*** Opening Data under study ***
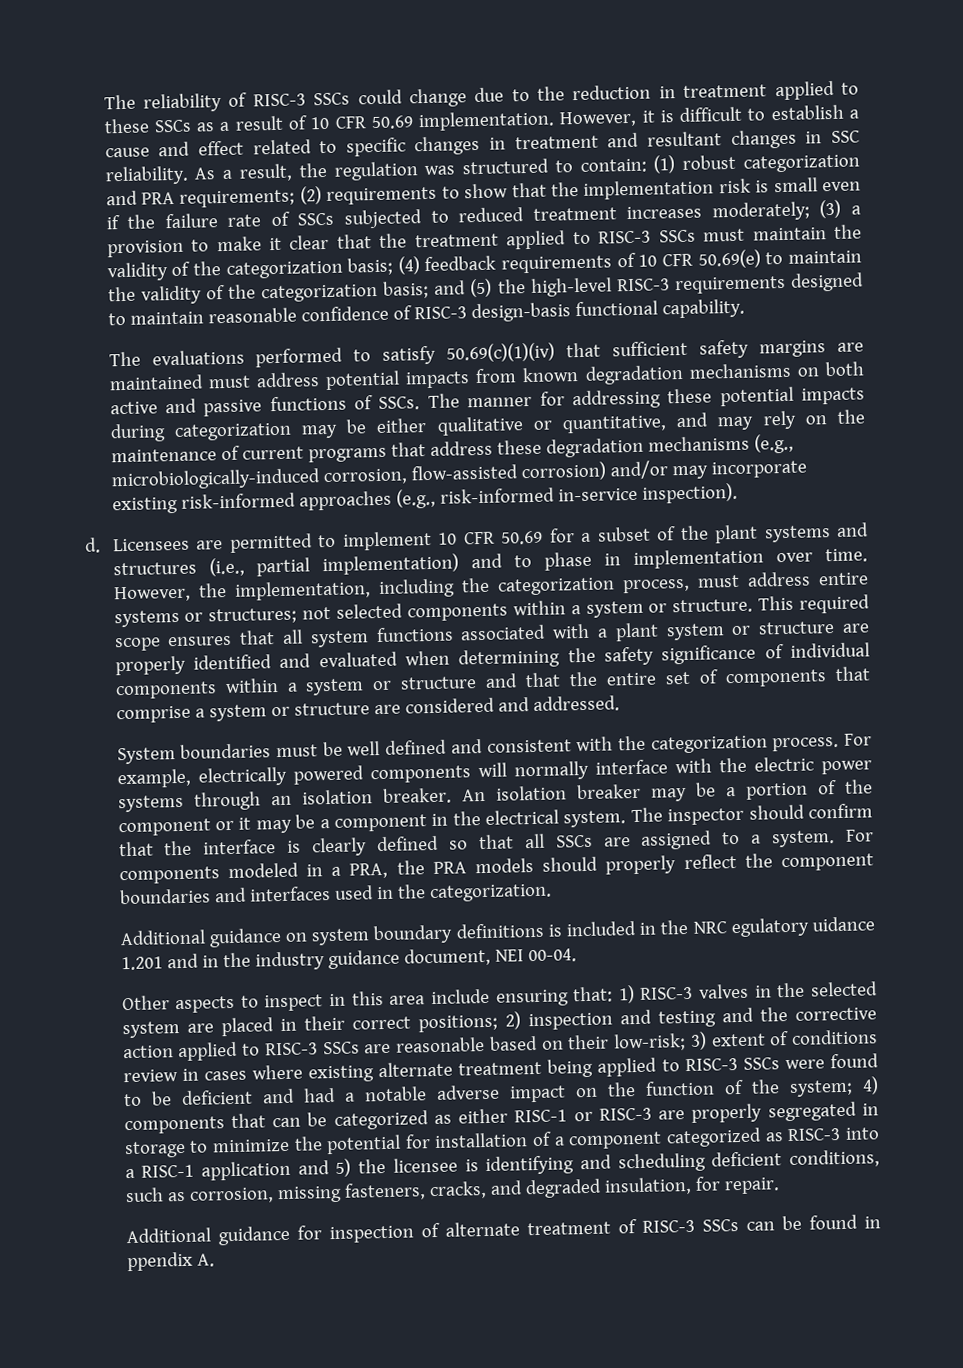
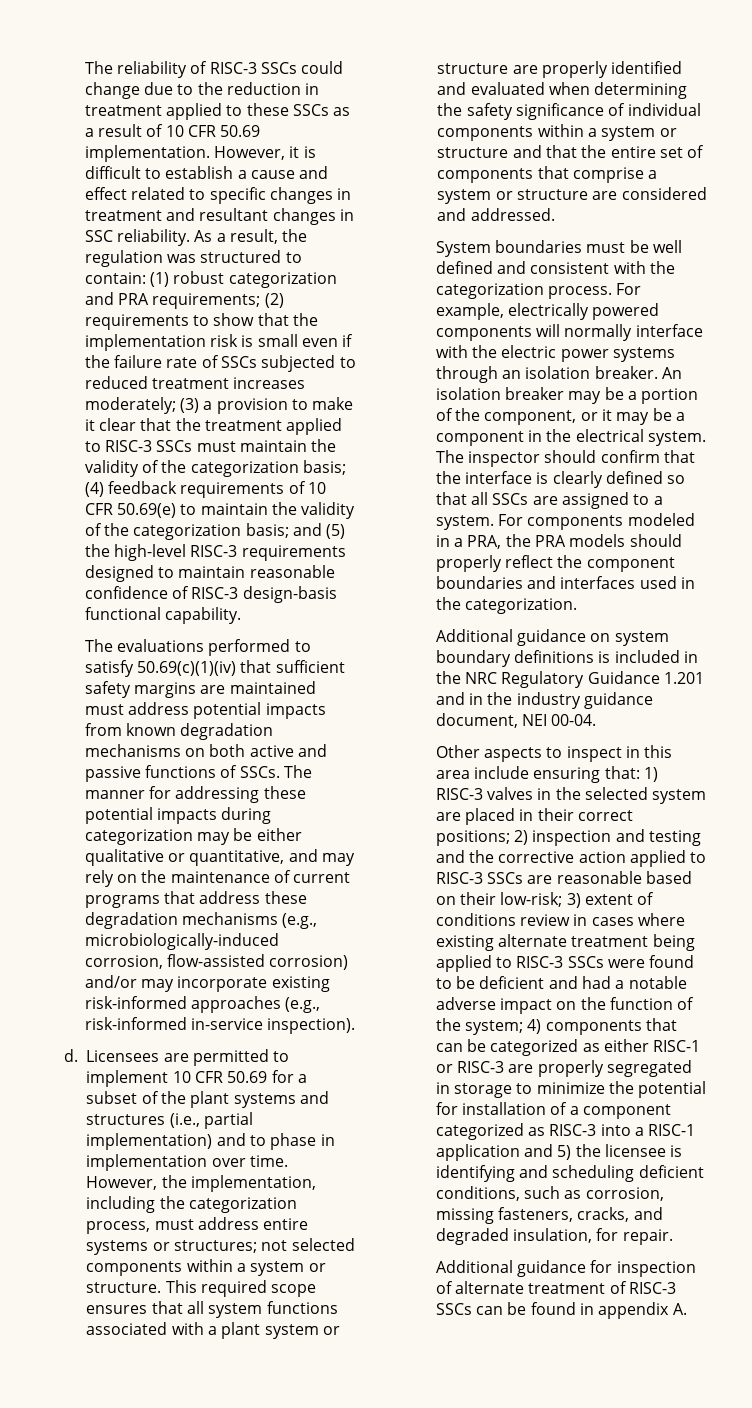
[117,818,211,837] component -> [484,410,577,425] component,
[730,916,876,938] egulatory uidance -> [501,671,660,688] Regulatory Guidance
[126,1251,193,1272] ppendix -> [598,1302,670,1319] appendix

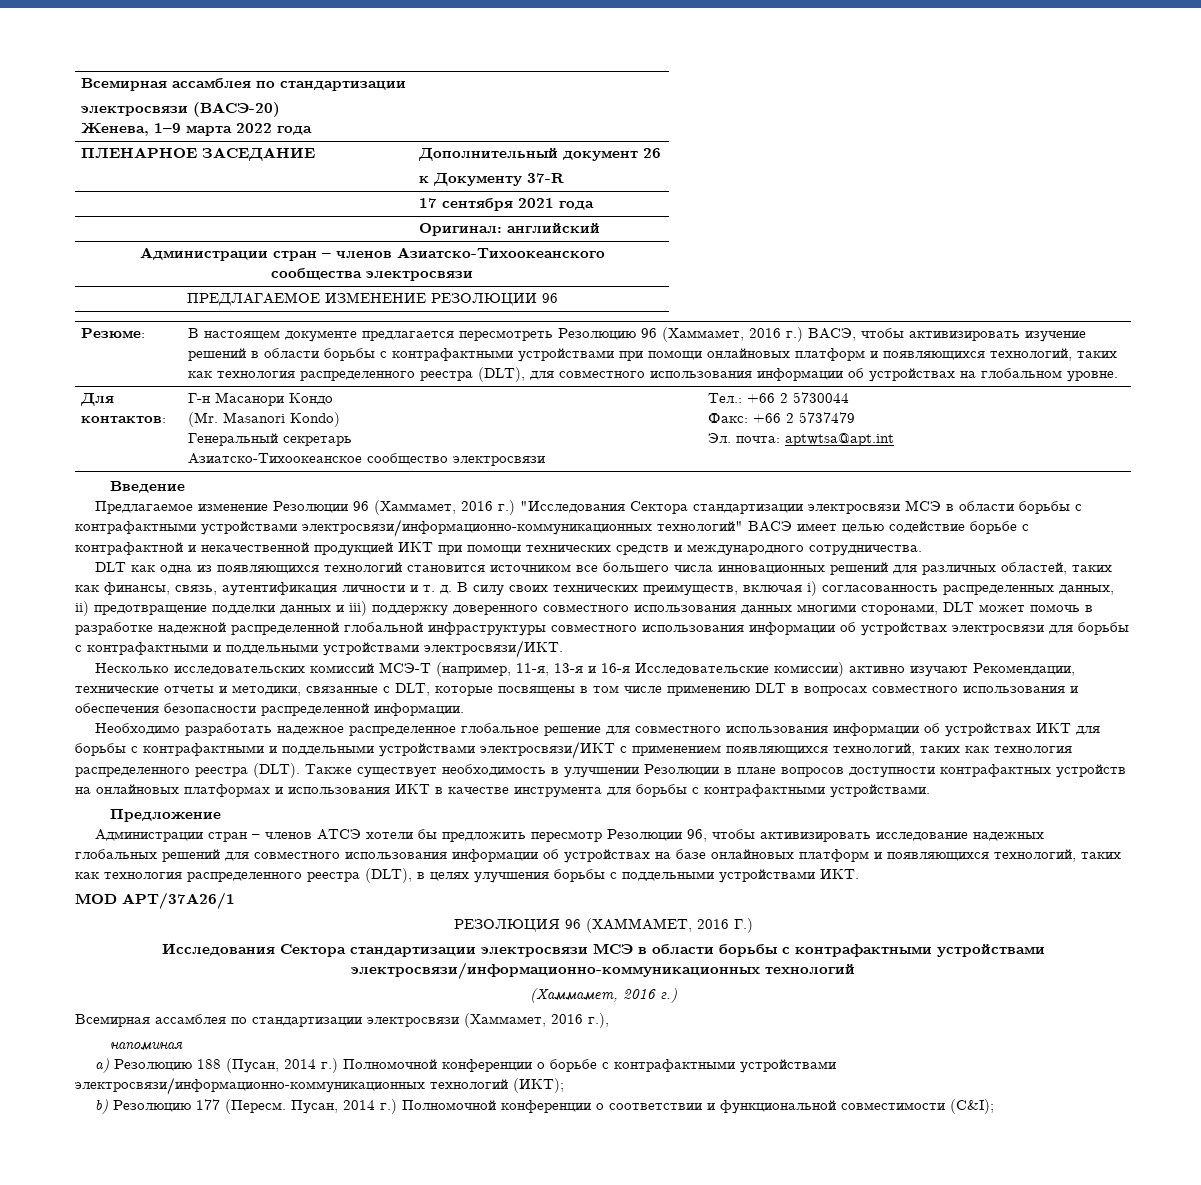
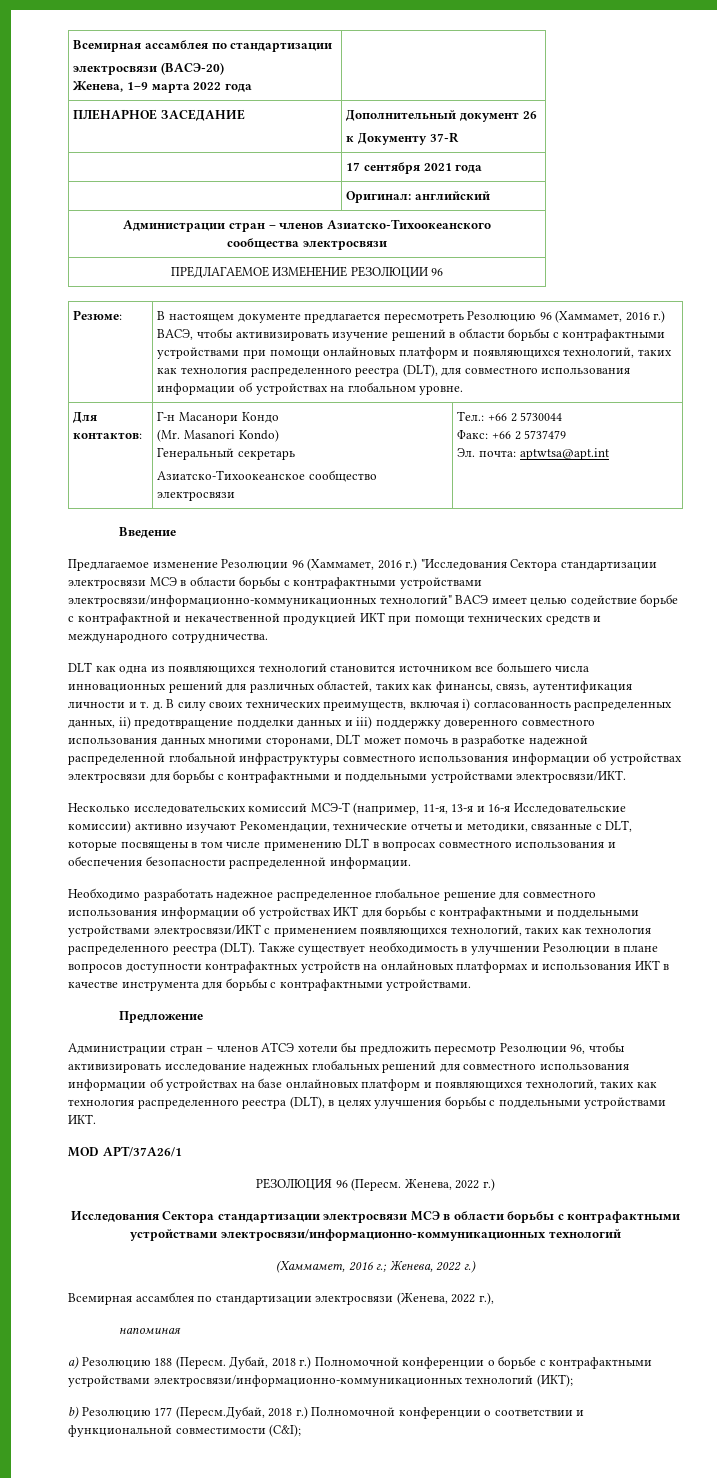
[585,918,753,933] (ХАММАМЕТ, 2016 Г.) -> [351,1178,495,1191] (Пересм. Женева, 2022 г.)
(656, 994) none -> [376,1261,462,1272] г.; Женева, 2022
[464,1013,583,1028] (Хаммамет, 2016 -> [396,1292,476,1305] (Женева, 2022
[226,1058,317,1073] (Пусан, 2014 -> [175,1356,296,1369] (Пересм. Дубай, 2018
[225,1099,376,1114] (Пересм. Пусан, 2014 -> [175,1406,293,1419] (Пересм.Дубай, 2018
*** Closing Data under study ***
## What you are asked to do
Give back all of the entries verbatim, but without pictures.

## Solution
[117,818,211,837] component -> [484,410,577,425] component,
[730,916,876,938] egulatory uidance -> [501,671,660,688] Regulatory Guidance
[126,1251,193,1272] ppendix -> [598,1302,670,1319] appendix

[585,918,753,933] (ХАММАМЕТ, 2016 Г.) -> [351,1178,495,1191] (Пересм. Женева, 2022 г.)
(656, 994) none -> [376,1261,462,1272] г.; Женева, 2022
[464,1013,583,1028] (Хаммамет, 2016 -> [396,1292,476,1305] (Женева, 2022
[226,1058,317,1073] (Пусан, 2014 -> [175,1356,296,1369] (Пересм. Дубай, 2018
[225,1099,376,1114] (Пересм. Пусан, 2014 -> [175,1406,293,1419] (Пересм.Дубай, 2018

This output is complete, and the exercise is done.